ABOUT THIS TASK: Transcribe the following records in full, exactly as shown.

RECORDED INFORMATION:

########################################

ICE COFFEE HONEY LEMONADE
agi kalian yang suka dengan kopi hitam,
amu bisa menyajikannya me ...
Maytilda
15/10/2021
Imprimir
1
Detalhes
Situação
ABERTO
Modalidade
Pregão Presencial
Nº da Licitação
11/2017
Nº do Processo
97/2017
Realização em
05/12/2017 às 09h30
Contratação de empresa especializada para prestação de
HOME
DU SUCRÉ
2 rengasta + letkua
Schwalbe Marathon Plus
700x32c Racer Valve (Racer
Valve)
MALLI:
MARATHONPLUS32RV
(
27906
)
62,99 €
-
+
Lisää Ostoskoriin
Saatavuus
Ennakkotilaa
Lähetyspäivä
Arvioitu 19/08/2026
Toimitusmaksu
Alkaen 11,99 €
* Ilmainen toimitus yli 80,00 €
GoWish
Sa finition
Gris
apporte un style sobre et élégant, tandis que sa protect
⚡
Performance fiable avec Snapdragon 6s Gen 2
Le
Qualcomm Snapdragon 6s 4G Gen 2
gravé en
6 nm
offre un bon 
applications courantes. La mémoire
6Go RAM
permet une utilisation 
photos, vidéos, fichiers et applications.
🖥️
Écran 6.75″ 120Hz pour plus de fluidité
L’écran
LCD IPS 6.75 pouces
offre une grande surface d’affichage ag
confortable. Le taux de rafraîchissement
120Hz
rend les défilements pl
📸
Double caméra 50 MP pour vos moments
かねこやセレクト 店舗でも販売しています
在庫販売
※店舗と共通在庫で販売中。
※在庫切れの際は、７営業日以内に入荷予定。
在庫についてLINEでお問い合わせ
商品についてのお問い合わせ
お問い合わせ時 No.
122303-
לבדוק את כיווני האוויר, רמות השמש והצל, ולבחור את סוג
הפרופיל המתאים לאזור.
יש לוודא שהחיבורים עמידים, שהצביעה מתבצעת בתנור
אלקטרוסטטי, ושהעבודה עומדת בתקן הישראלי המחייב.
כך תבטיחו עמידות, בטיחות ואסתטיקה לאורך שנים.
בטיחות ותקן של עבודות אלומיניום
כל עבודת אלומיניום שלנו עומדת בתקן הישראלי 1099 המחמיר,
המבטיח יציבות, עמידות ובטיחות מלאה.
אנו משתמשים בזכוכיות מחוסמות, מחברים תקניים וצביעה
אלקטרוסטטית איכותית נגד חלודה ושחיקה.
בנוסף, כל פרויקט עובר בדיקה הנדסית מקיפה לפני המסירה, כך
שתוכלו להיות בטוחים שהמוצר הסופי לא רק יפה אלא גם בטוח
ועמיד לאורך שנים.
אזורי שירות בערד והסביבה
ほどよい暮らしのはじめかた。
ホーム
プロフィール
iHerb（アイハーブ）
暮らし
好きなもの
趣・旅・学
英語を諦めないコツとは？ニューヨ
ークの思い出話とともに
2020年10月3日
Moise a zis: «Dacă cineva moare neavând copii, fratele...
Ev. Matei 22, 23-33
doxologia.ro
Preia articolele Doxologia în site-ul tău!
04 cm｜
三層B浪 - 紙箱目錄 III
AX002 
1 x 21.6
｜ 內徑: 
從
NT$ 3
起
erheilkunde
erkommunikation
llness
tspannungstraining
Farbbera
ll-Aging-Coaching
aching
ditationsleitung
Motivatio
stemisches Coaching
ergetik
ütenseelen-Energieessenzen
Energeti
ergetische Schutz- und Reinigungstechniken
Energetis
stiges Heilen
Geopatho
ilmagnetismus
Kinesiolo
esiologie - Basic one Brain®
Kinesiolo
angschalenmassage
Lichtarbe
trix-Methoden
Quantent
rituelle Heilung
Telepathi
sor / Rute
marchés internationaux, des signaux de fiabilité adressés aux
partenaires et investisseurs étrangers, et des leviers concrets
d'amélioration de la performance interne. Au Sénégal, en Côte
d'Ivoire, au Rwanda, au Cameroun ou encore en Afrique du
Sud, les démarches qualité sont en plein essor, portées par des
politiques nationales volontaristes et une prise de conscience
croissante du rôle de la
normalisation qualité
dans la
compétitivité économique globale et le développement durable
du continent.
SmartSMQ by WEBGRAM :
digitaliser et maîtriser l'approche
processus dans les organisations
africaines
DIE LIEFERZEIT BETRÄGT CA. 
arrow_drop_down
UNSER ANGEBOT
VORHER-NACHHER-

########################################

ANSWER SPACE:
ICE COFFEE HONEY LEMONADE
agi kalian yang suka dengan kopi hitam,
amu bisa menyajikannya me ...
Maytilda
15/10/2021
Imprimir
1
Detalhes
Situação
ABERTO
Modalidade
Pregão Presencial
Nº da Licitação
11/2017
Nº do Processo
97/2017
Realização em
05/12/2017 às 09h30
Contratação de empresa especializada para prestação de
HOME
DU SUCRÉ
2 rengasta + letkua
Schwalbe Marathon Plus
700x32c Racer Valve (Racer
Valve)
MALLI:
MARATHONPLUS32RV
(
27906
)
62,99 €
-
+
Lisää Ostoskoriin
Saatavuus
Ennakkotilaa
Lähetyspäivä
Arvioitu 19/08/2026
Toimitusmaksu
Alkaen 11,99 €
* Ilmainen toimitus yli 80,00 €
GoWish
Sa finition
Gris
apporte un style sobre et élégant, tandis que sa protect
⚡
Performance fiable avec Snapdragon 6s Gen 2
Le
Qualcomm Snapdragon 6s 4G Gen 2
gravé en
6 nm
offre un bon 
applications courantes. La mémoire
6Go RAM
permet une utilisation 
photos, vidéos, fichiers et applications.
🖥️
Écran 6.75″ 120Hz pour plus de fluidité
L’écran
LCD IPS 6.75 pouces
offre une grande surface d’affichage ag
confortable. Le taux de rafraîchissement
120Hz
rend les défilements pl
📸
Double caméra 50 MP pour vos moments
かねこやセレクト 店舗でも販売しています
在庫販売
※店舗と共通在庫で販売中。
※在庫切れの際は、７営業日以内に入荷予定。
在庫についてLINEでお問い合わせ
商品についてのお問い合わせ
お問い合わせ時 No.
122303-
לבדוק את כיווני האוויר, רמות השמש והצל, ולבחור את סוג
הפרופיל המתאים לאזור.
יש לוודא שהחיבורים עמידים, שהצביעה מתבצעת בתנור
אלקטרוסטטי, ושהעבודה עומדת בתקן הישראלי המחייב.
כך תבטיחו עמידות, בטיחות ואסתטיקה לאורך שנים.
בטיחות ותקן של עבודות אלומיניום
כל עבודת אלומיניום שלנו עומדת בתקן הישראלי 1099 המחמיר,
המבטיח יציבות, עמידות ובטיחות מלאה.
אנו משתמשים בזכוכיות מחוסמות, מחברים תקניים וצביעה
אלקטרוסטטית איכותית נגד חלודה ושחיקה.
בנוסף, כל פרויקט עובר בדיקה הנדסית מקיפה לפני המסירה, כך
שתוכלו להיות בטוחים שהמוצר הסופי לא רק יפה אלא גם בטוח
ועמיד לאורך שנים.
אזורי שירות בערד והסביבה
ほどよい暮らしのはじめかた。
ホーム
プロフィール
iHerb（アイハーブ）
暮らし
好きなもの
趣・旅・学
英語を諦めないコツとは？ニューヨ
ークの思い出話とともに
2020年10月3日
Moise a zis: «Dacă cineva moare neavând copii, fratele...
Ev. Matei 22, 23-33
doxologia.ro
Preia articolele Doxologia în site-ul tău!
04 cm｜
三層B浪 - 紙箱目錄 III
AX002 
1 x 21.6
｜ 內徑: 
從
NT$ 3
起
erheilkunde
erkommunikation
llness
tspannungstraining
Farbbera
ll-Aging-Coaching
aching
ditationsleitung
Motivatio
stemisches Coaching
ergetik
ütenseelen-Energieessenzen
Energeti
ergetische Schutz- und Reinigungstechniken
Energetis
stiges Heilen
Geopatho
ilmagnetismus
Kinesiolo
esiologie - Basic one Brain®
Kinesiolo
angschalenmassage
Lichtarbe
trix-Methoden
Quantent
rituelle Heilung
Telepathi
sor / Rute
marchés internationaux, des signaux de fiabilité adressés aux
partenaires et investisseurs étrangers, et des leviers concrets
d'amélioration de la performance interne. Au Sénégal, en Côte
d'Ivoire, au Rwanda, au Cameroun ou encore en Afrique du
Sud, les démarches qualité sont en plein essor, portées par des
politiques nationales volontaristes et une prise de conscience
croissante du rôle de la
normalisation qualité
dans la
compétitivité économique globale et le développement durable
du continent.
SmartSMQ by WEBGRAM :
digitaliser et maîtriser l'approche
processus dans les organisations
africaines
DIE LIEFERZEIT BETRÄGT CA. 
arrow_drop_down
UNSER ANGEBOT
VORHER-NACHHER-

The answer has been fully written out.